I wanted it to stop.
Staring out a cookie-cutter window in a cookie-cutter suburb looking out over a street I didn’t know made Sweaburg Road, the spreading maple trees and even the house toad look generous, golden and warm by comparison.
But that’s not how these things work. It’s normal when the present feels hard – maybe the community isn’t as open, work isn’t as smooth and belonging feels elusive – to wrap yourself in nostalgia for a time when it all seemed so easy. We begin to believe that if we could just go back, everything would right itself. The air would feel easier. The people would welcome us. The old warmth would be waiting, suspended, untouched.
Salmon or Hermit Crab?
Salmon return, unerringly, to the streams of their origin. They are born with the map etched into their bodies. No matter where they roam, the pull of the natal river is absolute. The journey home is their destiny.
For us, it’s a comforting image — this idea that we, too, can circle back, that somewhere behind us is a pool of water that will recognize us, welcome us, restore us.
. . . But humans are not salmon.
Time does not pause when we leave. Those places are not arrested at the point of our departure. They continue to move along time’s stream – children grow up, parents age, friends change, communities shift. New people arrive and reshape the edges, put new rocks in the current. The folks who once welcomed us for a visit may not have room for us to stay.

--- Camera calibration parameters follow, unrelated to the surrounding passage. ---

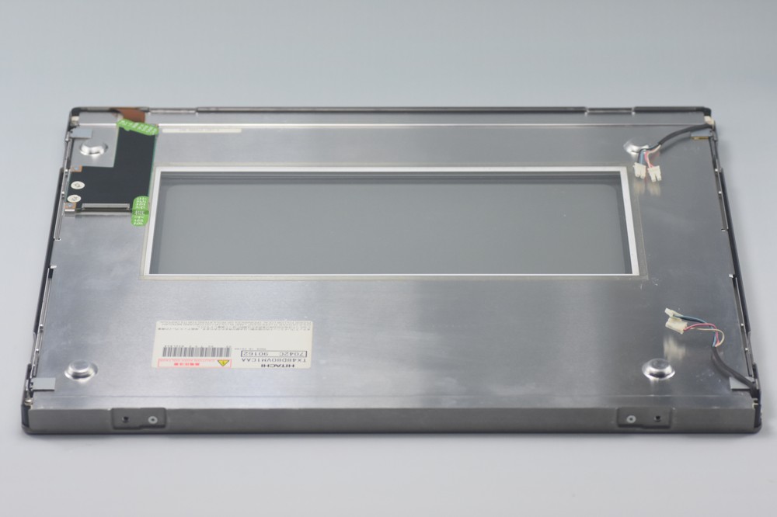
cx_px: 388
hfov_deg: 15.2
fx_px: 2913
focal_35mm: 135
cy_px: 258
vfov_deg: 10.2
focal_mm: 90
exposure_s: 1/640
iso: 800
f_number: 6.3
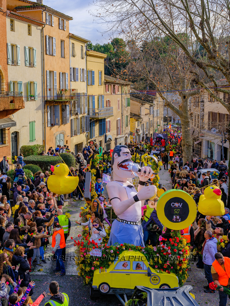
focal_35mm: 44
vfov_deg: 42.9
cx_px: 115
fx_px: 390
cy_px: 153
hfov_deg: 32.9
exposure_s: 1/125
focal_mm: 55
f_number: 10
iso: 320
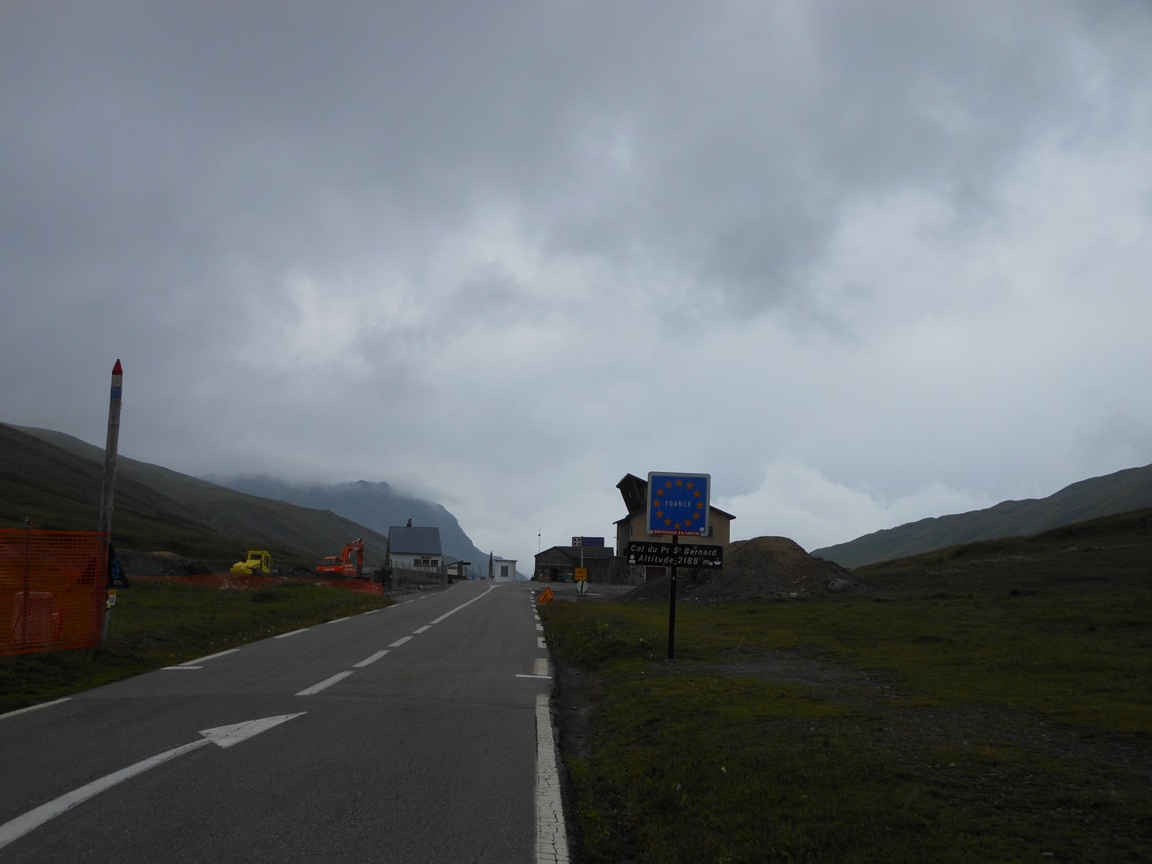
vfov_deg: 42.9
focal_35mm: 33
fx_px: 1098
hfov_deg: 55.4
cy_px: 432
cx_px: 576
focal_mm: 6
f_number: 11
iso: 80
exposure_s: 1/500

There is something almost childlike in assuming that a place remains as we left it. I remember running into Madame Paulette, my son’s kindergarten teacher at a grocery store on Bank Street in Ottawa, and the astonishment on his face when he realized she did not, in fact, live at school.
We sometimes hold former communities with the same naïveté. We imagine they live exactly as they did when we were there.
But they don’t, and perhaps more importantly, neither do we.
I think that if humans are like anything in nature when it comes to our homing habits, we’re far more like hermit crabs than salmon.
Hermit crabs know that shells are necessary. A shell is safety and structure. It allows growth to happen. Without it, the crab is exposed and vulnerable. But hermit crabs also know something else: shells are temporary. Shells are outgrown and exchanged, sometimes the fit is imperfect. Sometimes one must be left behind for another that better suits the creature we have become.
The point isn’t to keep the original shell, the point is to have one.
Building Community, Building Connections
Humans thrive in shelter — in community, in belonging, in being known. But not every shelter fits us forever and trying to crawl back into a shell we have already outgrown is, in the end, dissatisfying. It may feel familiar, but it will not fit the shape we have since taken on.
I think when nostalgia beckons, what we’re missing is rarely the street name or the skyline. What we long for is belonging, a feeling of being known, of having roots and nourishment.
What I’ve learned over the many years of packing and unpacking boxes (hot tip: when it comes to moving, if you have Many Books – as a family of writers tends to – wine boxes are the absolute best. The boxes are sturdy and you can pack them full and still be able to lift them) is that belonging isn’t geographic, it’s relational. But it won’t happen by accident. It takes work.
Hard work.
In the early stages, that work often happens quietly, between our own ears and under our own breastbones. We come to realize we must loosen comparison. We have to learn to grieve what was without weaponizing it against what is. We must resist measuring new soil against old gardens. We must risk being the newcomer again — and make all the awkward, uncertain and tentative overtures. Again.
Misconceptions, distrust, prejudice, old wounds — these stand as formidable opponents to community building. While sometimes they are unearned, sometimes they are entirely deserved. Discernment matters. Boundaries matter. But walls built too high keep connection out along with danger.
The place you miss lives in memory, glowing with warmth and welcome. But that version of the place exists only there — in a particular alignment of circumstance; of time, children, friendships, work, and self. Cherish it, but don’t reach for it. You can’t go home again. Humans aren’t salmon.
Hard Choices
I have learned that either you can never leave – or you can never go home. Those are the choices. For some of us, it’s easy to be bold, to up-sticks and go. For some of us, we know there wasn’t a choice – we had to go where the work was. For others, the fear of missing home, of being missed, keeps us within the confines of our original communities. However it happens, there’s no right or wrong, there’s just the trade-off.
We either never leave — or we accept that we are moving on.
The task is not to return to a previous river. The task is to find the shell that fits now, to build a community worthy of being called home.
This is a Living post, a post to share my thought processes, my experience and the philosophy that underpins our activities here at the homestead. It is not a how-to, “expert advice” or meant to reflect a wider experience than just my own, on my farm, here with my sheep.